Knowledge Graph–Powered and LLM-Assisted Microbial Growth Predictions: Integrating Symbolic Rule Mining, Boosted Trees, and Deep Graph-Based Models
Joachimiak MP
BOKR
Predicting microbial growth preferences has broad impacts in biotechnology, healthcare, and environmental management. By identifying the media and conditions conducive to the growth of an organism, researchers can streamline strain selection for industrial processes, develop targeted antimicrobials, and uncover metabolic pathways for biodegradation or bioproduction. However, microbial cultivation remains an unsolved challenge, with only a small fraction of microbial taxa easily culturable.

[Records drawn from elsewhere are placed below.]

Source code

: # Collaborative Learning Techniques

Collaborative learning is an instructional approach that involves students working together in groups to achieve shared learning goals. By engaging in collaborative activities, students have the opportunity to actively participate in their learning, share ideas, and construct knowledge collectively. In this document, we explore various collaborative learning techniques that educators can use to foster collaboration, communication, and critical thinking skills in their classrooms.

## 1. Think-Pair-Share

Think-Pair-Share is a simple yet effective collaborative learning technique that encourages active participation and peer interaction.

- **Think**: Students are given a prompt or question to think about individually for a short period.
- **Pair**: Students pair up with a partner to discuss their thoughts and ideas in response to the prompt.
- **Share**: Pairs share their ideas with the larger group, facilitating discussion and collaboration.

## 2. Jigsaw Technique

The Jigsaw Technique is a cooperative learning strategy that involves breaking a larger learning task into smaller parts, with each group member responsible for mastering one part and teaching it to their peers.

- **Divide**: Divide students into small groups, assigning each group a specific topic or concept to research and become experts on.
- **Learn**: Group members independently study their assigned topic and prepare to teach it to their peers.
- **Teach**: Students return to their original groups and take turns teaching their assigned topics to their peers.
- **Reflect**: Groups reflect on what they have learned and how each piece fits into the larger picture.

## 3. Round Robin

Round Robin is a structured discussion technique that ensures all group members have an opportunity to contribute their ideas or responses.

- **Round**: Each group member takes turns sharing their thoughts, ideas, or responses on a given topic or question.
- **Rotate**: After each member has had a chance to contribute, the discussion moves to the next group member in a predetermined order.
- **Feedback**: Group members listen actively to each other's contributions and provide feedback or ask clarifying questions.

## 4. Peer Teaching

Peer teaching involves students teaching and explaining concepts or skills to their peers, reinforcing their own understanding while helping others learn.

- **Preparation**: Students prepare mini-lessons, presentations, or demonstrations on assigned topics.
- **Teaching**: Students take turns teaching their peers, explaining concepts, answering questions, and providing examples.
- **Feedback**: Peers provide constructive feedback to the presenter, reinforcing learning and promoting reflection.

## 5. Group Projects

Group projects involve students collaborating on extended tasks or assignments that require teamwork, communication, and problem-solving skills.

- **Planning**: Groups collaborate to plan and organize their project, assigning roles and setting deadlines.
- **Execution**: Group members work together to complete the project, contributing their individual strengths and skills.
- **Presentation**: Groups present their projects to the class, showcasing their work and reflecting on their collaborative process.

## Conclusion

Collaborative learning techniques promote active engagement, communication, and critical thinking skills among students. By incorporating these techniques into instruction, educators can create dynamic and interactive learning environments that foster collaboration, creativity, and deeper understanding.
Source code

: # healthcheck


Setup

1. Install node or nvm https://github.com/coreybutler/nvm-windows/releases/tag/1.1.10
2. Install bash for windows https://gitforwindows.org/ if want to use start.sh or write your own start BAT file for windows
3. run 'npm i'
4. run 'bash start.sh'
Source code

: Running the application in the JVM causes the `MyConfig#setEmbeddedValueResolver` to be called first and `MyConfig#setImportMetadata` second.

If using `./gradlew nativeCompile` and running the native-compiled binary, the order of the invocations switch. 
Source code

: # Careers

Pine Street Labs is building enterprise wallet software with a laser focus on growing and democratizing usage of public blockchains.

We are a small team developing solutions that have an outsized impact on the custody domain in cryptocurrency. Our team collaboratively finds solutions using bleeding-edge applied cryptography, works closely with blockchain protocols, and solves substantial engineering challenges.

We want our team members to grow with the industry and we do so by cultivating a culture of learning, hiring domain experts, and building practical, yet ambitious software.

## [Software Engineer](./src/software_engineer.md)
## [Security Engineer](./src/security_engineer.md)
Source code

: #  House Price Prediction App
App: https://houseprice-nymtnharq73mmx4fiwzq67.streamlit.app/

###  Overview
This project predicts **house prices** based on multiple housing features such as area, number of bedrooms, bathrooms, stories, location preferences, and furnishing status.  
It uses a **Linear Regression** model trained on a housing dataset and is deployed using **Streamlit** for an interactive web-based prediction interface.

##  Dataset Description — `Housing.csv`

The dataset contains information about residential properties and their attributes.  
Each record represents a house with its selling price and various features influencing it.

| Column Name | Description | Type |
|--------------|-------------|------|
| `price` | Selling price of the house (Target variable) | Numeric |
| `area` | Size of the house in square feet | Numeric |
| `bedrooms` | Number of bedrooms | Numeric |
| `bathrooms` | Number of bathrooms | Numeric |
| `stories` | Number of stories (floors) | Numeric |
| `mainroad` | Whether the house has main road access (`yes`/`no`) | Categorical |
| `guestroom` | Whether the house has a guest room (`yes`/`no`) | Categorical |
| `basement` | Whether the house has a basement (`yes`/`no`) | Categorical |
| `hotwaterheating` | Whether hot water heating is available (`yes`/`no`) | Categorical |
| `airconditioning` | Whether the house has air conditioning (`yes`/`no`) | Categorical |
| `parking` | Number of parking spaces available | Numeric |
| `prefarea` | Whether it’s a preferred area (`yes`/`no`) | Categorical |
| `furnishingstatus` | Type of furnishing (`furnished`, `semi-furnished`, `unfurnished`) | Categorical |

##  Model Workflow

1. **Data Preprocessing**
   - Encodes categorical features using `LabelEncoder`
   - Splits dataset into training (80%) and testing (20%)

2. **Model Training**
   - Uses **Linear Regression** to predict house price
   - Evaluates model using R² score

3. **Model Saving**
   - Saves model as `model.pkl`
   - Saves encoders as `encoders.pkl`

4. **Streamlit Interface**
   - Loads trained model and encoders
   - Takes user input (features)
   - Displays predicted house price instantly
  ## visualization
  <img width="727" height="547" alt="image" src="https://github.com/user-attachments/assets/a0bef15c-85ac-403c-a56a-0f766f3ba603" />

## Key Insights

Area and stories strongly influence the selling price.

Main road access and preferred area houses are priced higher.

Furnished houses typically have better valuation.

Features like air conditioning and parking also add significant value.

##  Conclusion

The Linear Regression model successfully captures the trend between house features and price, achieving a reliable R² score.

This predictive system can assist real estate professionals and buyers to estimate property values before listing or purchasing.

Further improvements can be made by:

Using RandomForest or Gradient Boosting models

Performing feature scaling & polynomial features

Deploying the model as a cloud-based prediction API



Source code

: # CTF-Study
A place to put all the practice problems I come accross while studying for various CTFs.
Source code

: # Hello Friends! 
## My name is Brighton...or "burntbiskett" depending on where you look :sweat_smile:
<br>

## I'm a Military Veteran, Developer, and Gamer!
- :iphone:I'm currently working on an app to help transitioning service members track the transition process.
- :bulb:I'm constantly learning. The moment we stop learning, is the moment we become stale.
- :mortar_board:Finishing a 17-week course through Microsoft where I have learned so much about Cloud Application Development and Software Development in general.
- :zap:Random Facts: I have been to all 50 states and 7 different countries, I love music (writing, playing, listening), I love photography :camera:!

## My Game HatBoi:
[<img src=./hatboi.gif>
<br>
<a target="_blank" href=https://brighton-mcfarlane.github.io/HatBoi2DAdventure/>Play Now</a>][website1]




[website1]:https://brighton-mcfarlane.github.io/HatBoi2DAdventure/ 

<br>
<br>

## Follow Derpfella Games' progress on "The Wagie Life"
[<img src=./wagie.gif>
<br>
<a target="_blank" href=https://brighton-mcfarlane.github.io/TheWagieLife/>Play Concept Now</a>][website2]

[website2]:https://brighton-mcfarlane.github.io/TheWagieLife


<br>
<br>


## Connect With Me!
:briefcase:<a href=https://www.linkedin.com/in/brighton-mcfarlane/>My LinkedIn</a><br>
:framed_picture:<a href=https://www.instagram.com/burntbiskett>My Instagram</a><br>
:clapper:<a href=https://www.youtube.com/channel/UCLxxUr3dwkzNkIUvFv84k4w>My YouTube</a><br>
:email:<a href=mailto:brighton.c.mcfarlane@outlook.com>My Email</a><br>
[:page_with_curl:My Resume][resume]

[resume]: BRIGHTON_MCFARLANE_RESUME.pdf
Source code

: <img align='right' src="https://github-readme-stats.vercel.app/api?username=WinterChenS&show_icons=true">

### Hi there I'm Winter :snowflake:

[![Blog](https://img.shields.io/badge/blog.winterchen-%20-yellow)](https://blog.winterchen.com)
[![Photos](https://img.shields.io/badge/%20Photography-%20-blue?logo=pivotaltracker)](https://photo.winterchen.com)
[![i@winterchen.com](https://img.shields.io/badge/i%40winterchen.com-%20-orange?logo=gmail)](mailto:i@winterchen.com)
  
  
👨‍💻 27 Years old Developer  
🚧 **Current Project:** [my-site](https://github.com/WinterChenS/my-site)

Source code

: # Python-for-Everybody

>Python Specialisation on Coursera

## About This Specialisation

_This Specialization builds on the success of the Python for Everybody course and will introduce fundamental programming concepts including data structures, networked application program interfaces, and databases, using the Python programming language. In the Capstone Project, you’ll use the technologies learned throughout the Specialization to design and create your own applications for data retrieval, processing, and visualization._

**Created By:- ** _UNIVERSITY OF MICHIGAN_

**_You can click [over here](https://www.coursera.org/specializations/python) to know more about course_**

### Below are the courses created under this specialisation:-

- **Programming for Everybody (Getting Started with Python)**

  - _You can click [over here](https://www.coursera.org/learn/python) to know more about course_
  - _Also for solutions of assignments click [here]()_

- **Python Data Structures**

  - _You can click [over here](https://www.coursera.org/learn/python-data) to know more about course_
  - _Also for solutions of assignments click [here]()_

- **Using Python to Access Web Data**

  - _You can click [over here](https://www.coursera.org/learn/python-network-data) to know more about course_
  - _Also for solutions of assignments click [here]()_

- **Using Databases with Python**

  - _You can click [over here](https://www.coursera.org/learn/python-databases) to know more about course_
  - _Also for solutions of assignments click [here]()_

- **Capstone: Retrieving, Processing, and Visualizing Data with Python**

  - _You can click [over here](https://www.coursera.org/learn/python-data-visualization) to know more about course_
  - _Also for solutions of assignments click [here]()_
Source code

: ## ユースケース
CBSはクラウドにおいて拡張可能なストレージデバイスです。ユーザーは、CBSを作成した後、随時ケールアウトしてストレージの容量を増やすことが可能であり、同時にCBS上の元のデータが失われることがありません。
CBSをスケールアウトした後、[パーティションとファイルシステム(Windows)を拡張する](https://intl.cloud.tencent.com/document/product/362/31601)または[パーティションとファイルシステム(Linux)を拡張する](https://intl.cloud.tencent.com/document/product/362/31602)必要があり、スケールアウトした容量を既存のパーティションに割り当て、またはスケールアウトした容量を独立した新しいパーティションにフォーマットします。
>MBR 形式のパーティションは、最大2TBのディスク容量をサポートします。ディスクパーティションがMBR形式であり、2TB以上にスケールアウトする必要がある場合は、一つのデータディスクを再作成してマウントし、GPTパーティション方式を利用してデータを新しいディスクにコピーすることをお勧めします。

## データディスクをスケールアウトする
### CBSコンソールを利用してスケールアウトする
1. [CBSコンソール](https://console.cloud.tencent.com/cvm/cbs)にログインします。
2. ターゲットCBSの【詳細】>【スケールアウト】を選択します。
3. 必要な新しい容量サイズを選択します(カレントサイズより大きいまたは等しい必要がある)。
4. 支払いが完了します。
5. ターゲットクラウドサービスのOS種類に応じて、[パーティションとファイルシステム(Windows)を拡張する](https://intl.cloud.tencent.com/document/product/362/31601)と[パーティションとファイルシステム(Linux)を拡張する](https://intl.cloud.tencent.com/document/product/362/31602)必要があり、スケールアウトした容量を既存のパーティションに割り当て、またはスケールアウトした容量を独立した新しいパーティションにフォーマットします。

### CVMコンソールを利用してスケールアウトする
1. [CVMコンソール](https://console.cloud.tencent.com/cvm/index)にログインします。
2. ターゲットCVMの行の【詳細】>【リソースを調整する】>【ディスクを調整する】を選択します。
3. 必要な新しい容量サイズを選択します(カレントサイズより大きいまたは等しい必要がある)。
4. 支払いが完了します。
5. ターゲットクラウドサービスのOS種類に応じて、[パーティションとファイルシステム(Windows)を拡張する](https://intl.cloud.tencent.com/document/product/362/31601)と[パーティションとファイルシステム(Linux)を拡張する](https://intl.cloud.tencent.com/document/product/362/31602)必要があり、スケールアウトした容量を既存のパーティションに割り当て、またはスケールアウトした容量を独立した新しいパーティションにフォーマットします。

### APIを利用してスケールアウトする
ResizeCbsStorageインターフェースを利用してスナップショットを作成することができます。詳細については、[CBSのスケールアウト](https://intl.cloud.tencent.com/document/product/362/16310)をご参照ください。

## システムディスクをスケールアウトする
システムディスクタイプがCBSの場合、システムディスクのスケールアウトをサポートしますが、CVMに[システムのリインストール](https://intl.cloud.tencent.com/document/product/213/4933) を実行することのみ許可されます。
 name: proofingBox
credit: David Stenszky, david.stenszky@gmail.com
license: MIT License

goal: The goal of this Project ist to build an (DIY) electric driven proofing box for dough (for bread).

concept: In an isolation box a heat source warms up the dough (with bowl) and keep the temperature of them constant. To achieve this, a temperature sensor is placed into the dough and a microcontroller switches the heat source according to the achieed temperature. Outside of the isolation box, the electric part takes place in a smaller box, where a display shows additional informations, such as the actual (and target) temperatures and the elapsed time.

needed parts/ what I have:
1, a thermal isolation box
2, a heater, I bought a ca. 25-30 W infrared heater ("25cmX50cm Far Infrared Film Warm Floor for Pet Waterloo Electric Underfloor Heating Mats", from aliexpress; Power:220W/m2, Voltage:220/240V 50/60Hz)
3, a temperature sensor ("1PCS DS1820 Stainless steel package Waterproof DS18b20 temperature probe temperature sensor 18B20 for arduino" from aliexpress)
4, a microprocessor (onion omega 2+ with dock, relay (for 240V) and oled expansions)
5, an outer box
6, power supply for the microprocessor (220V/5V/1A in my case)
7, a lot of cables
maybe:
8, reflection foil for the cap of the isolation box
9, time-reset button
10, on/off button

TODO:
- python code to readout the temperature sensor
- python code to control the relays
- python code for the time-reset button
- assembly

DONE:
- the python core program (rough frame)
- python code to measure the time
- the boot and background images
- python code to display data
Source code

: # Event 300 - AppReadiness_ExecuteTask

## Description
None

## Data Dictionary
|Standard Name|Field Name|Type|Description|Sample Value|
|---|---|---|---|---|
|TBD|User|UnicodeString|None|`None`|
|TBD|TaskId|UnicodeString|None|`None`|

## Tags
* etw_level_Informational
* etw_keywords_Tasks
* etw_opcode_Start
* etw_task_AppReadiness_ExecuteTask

Microorganisms are diverse in their metabolic capabilities and growth preferences, though much of this knowledge remains fragmented and locked in unstructured text. To address this, we developed KG-Microbe, a knowledge graph (KG) of over 800,000 bacterial and archaeal taxa, 3,000 types of complex traits, and 30,000 types of genome functional annotations. Built using a reproducible pipeline grounded in ontologies, KG-Microbe supports a spectrum of applications, such as predicting growth conditions and traits of microbes, interpreting metagenomics and other omics data, and providing recommendations for bioengineering and biomanufacturing.
Using KG-Microbe, we constructed machine learning pipelines to predict microbial growth preferences using different combinations of KG-derived input data types with: 1) symbolic rule mining, producing editable, human-readable explanations, 2) gradient boosted decision trees, and (3) deep graph-based models, which can achieve higher accuracy but with lower transparency. We demonstrate that symbolic rule mining can match the performance of “black box” methods, while boosted tree models yielded a mean precision of 70% across 46 diverse cultivation media. To help interpret and validate these predictions, we show that Large Language Models (LLMs) can be used to synthesize and explain model outputs. By comparing the model and their results, we identified key data features, data type biases, and knowledge gaps relevant to predicting growth preferences. We also use KG-Microbe embedding vector analogies and complex semantic queries across combinations of organismal traits to generate hypotheses and identify target organisms with specific properties.
Our work highlights the capabilities of a KG-driven approach and the trade-offs between model interpretability and predictive performance. These findings motivate the development of hybrid AI/ML approaches that combine model transparency with enhanced data utilization and predictive performance to advance microbial cultivation.